Some rows
****************************************
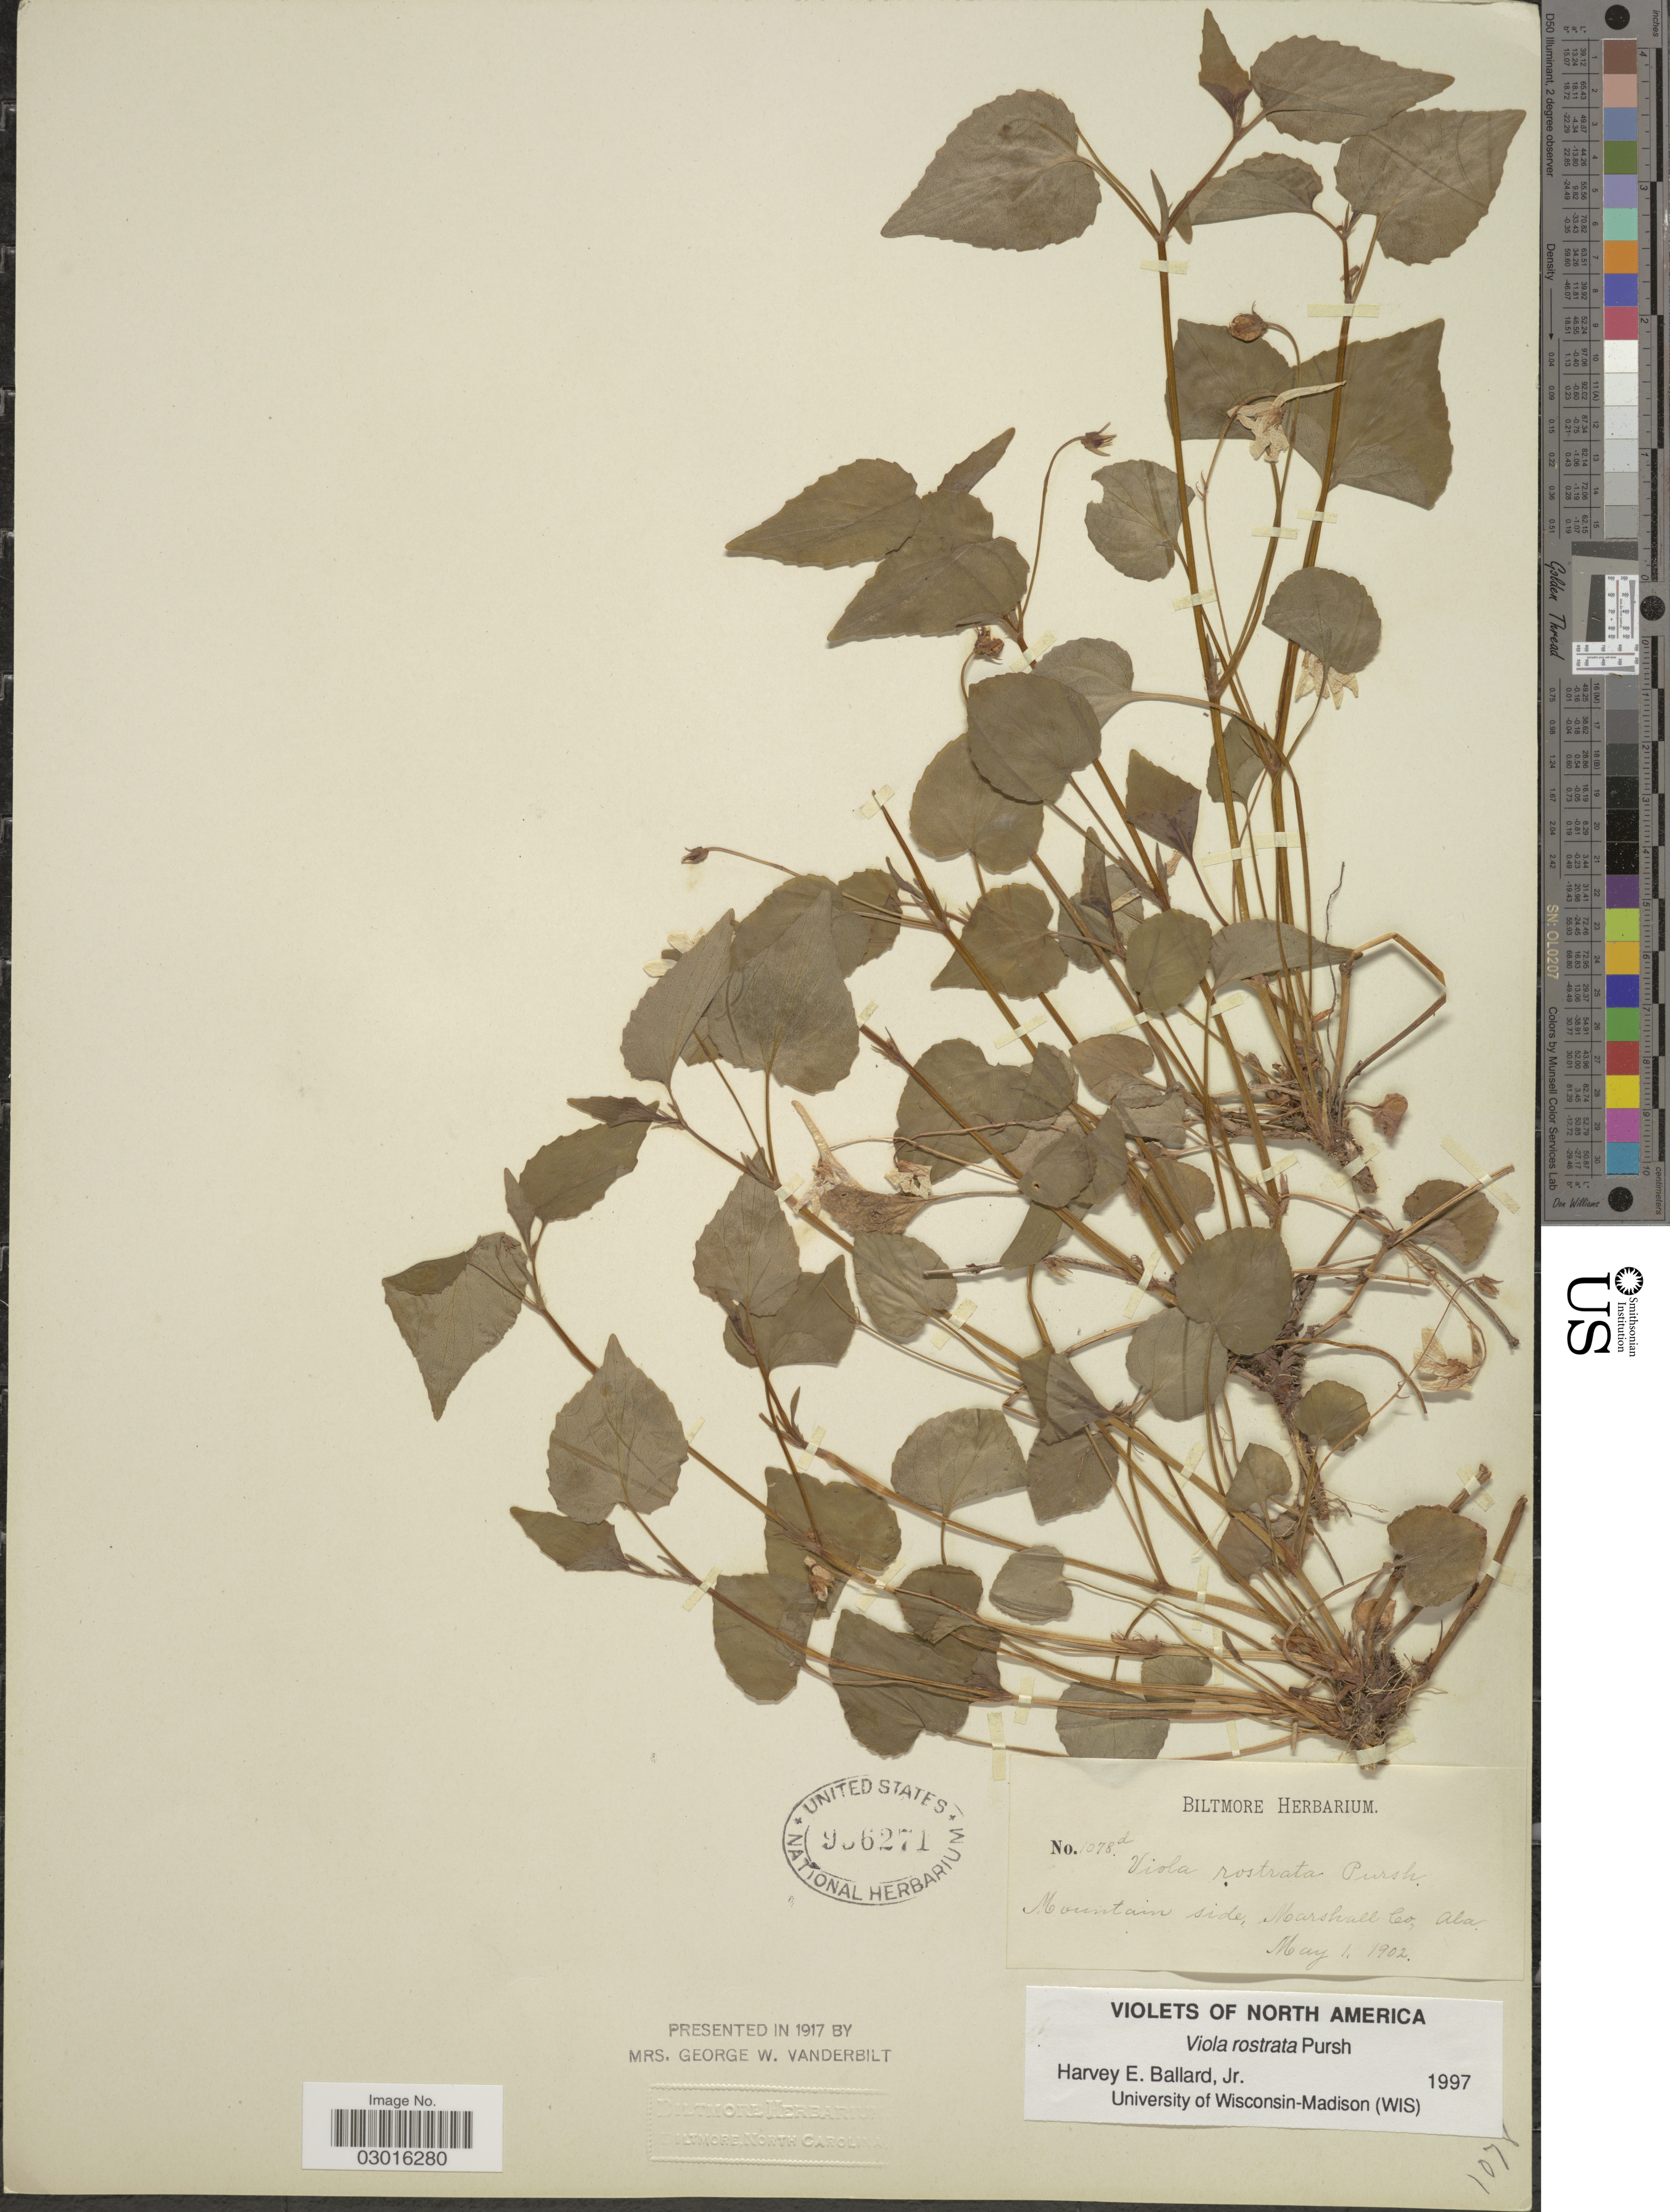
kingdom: Plantae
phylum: Tracheophyta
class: Magnoliopsida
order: Malpighiales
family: Violaceae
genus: Viola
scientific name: Viola rostrata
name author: Pursh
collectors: ex herb. Biltmore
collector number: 1078d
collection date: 1902-05-01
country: United States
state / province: Alabama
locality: Mountain side, Marshall Co.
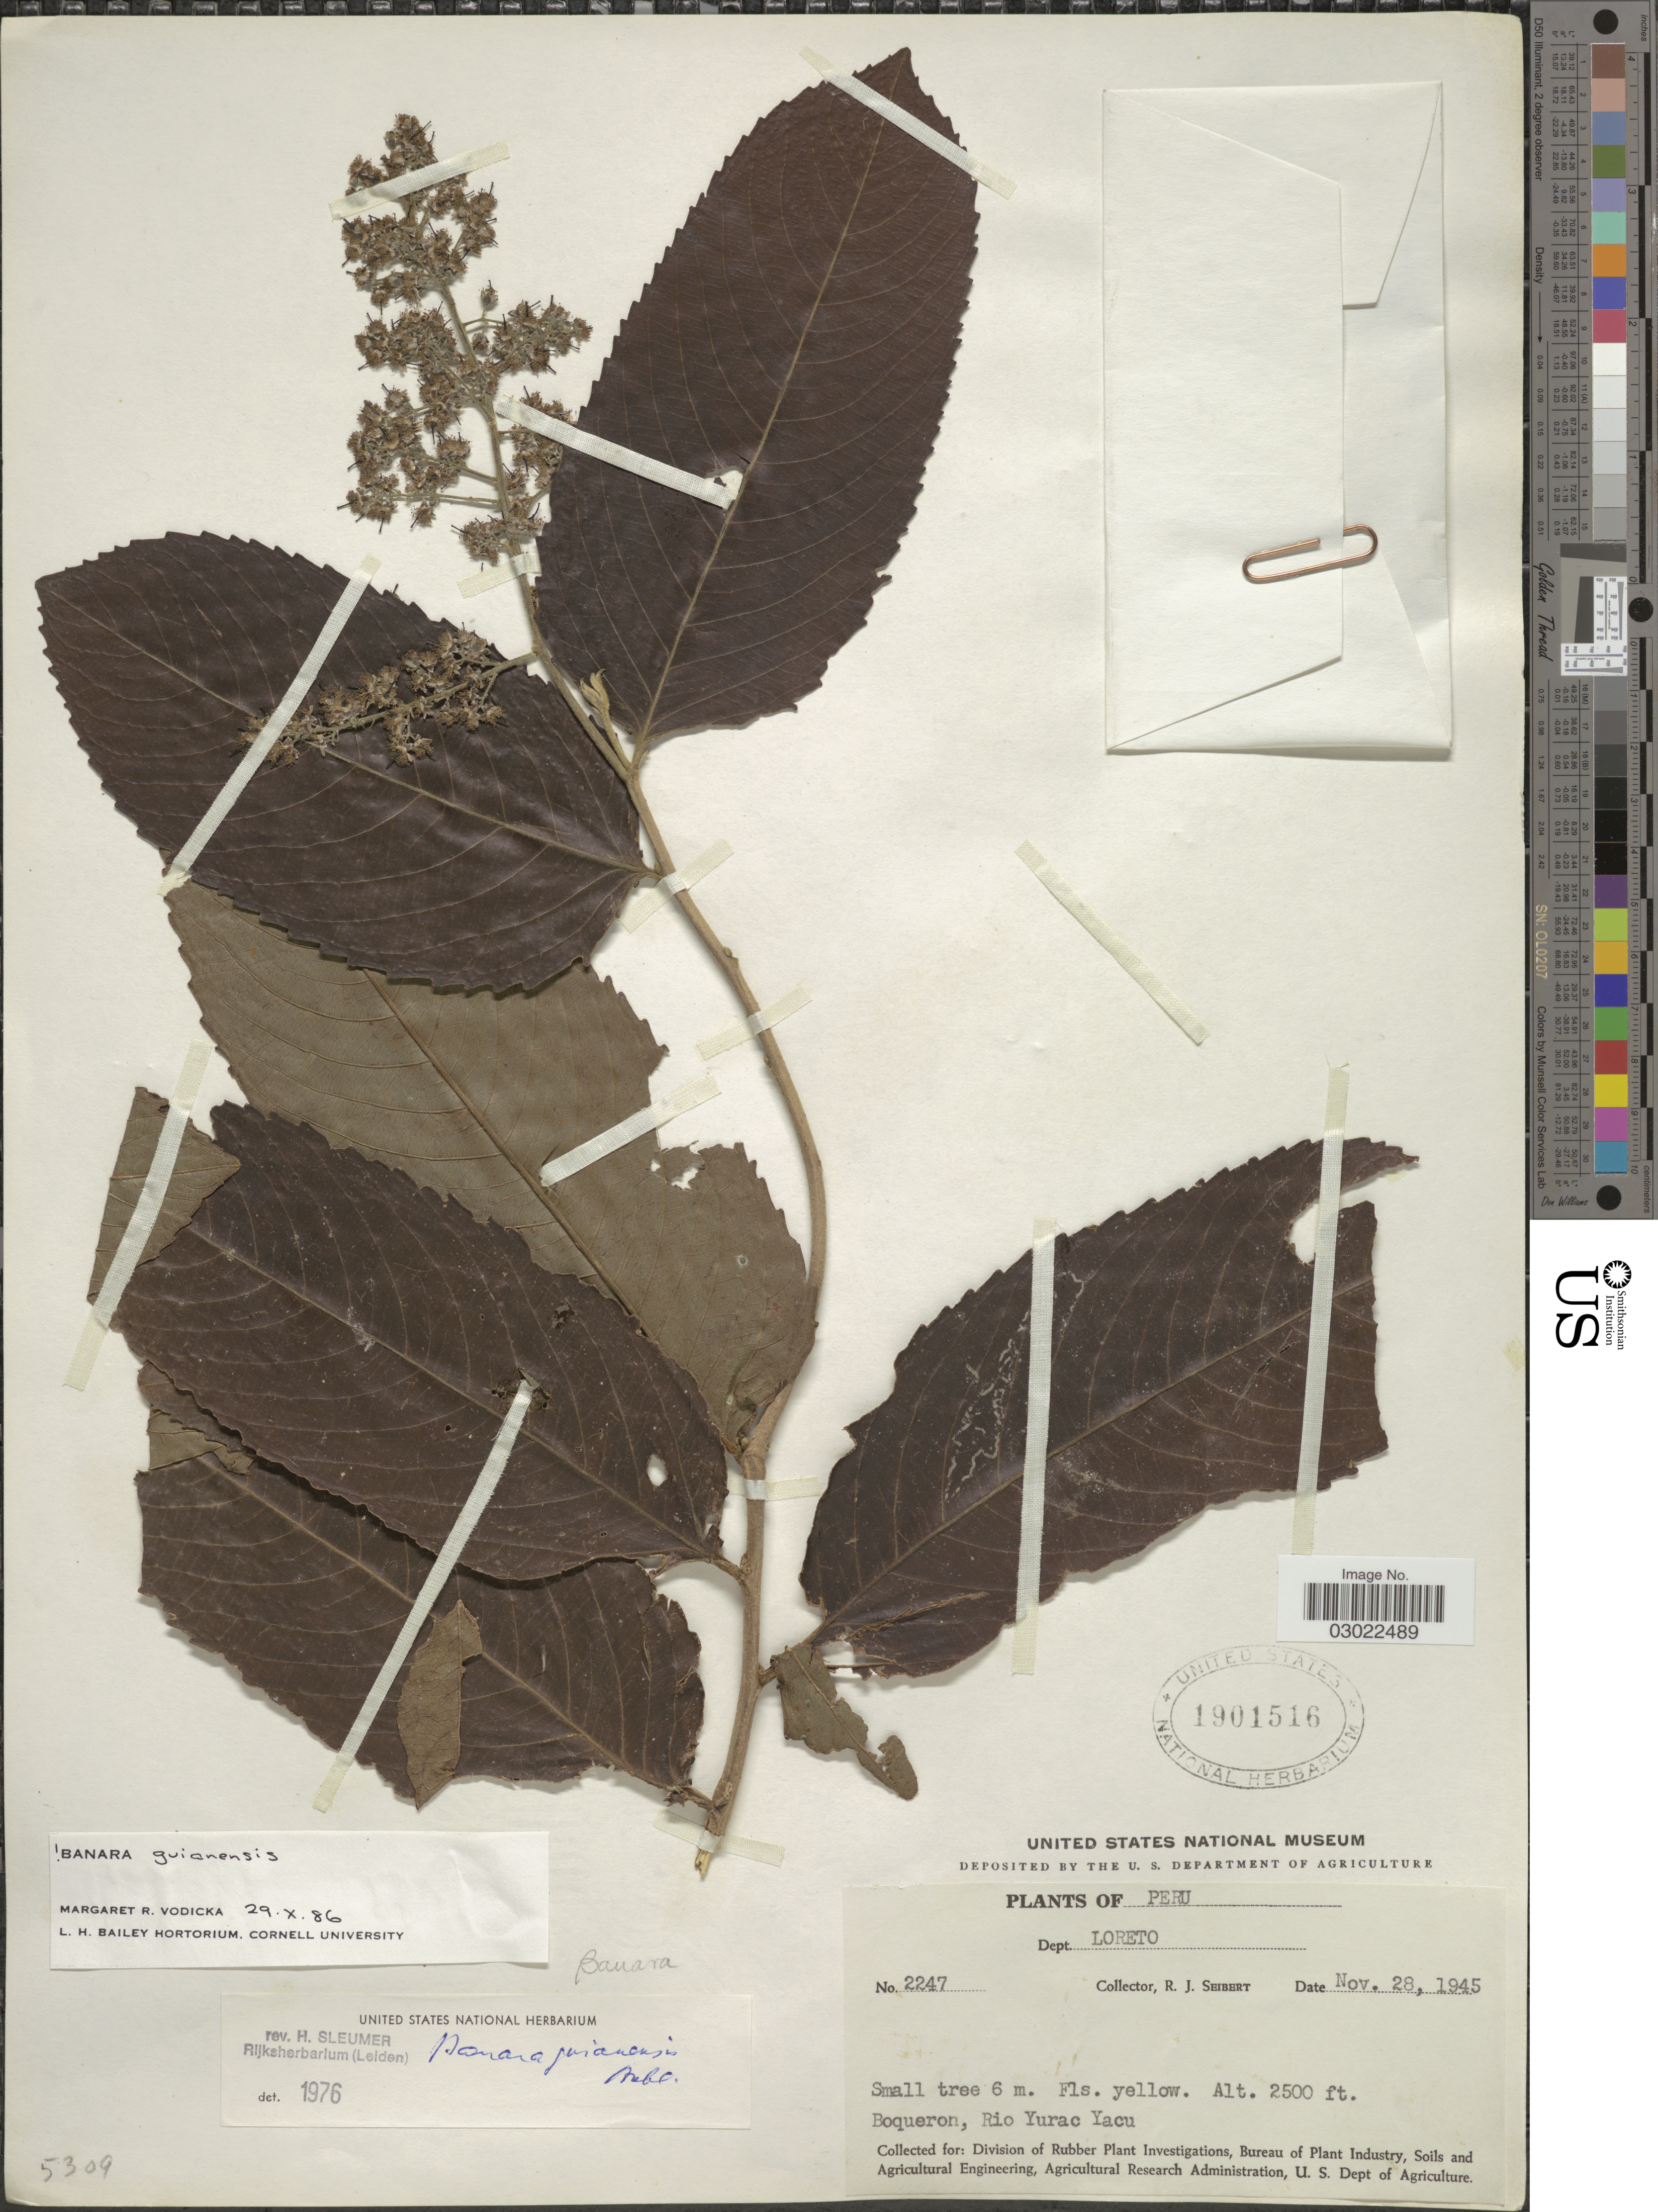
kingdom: Plantae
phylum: Tracheophyta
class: Magnoliopsida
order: Malpighiales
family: Salicaceae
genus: Banara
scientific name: Banara guianensis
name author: Aubl.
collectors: R. J. Seibert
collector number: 2247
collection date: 1945-11-28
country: Peru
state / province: Loreto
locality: Dept. Loreto. Boqueron, Rio Yurac Yacu.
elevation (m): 762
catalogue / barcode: US 1901516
****************************************
#### SHORT EXERCISE:
Quote the lines from the rows above word for word, starting at the line that has "scientific name: Viola rostrata" and stopping after the line that has "locality: Dept. Loreto.". Leave the pictures out.

#### TASK SOLUTION:
scientific name: Viola rostrata
name author: Pursh
collectors: ex herb. Biltmore
collector number: 1078d
collection date: 1902-05-01
country: United States
state / province: Alabama
locality: Mountain side, Marshall Co.
kingdom: Plantae
phylum: Tracheophyta
class: Magnoliopsida
order: Malpighiales
family: Salicaceae
genus: Banara
scientific name: Banara guianensis
name author: Aubl.
collectors: R. J. Seibert
collector number: 2247
collection date: 1945-11-28
country: Peru
state / province: Loreto
locality: Dept. Loreto. Boqueron, Rio Yurac Yacu.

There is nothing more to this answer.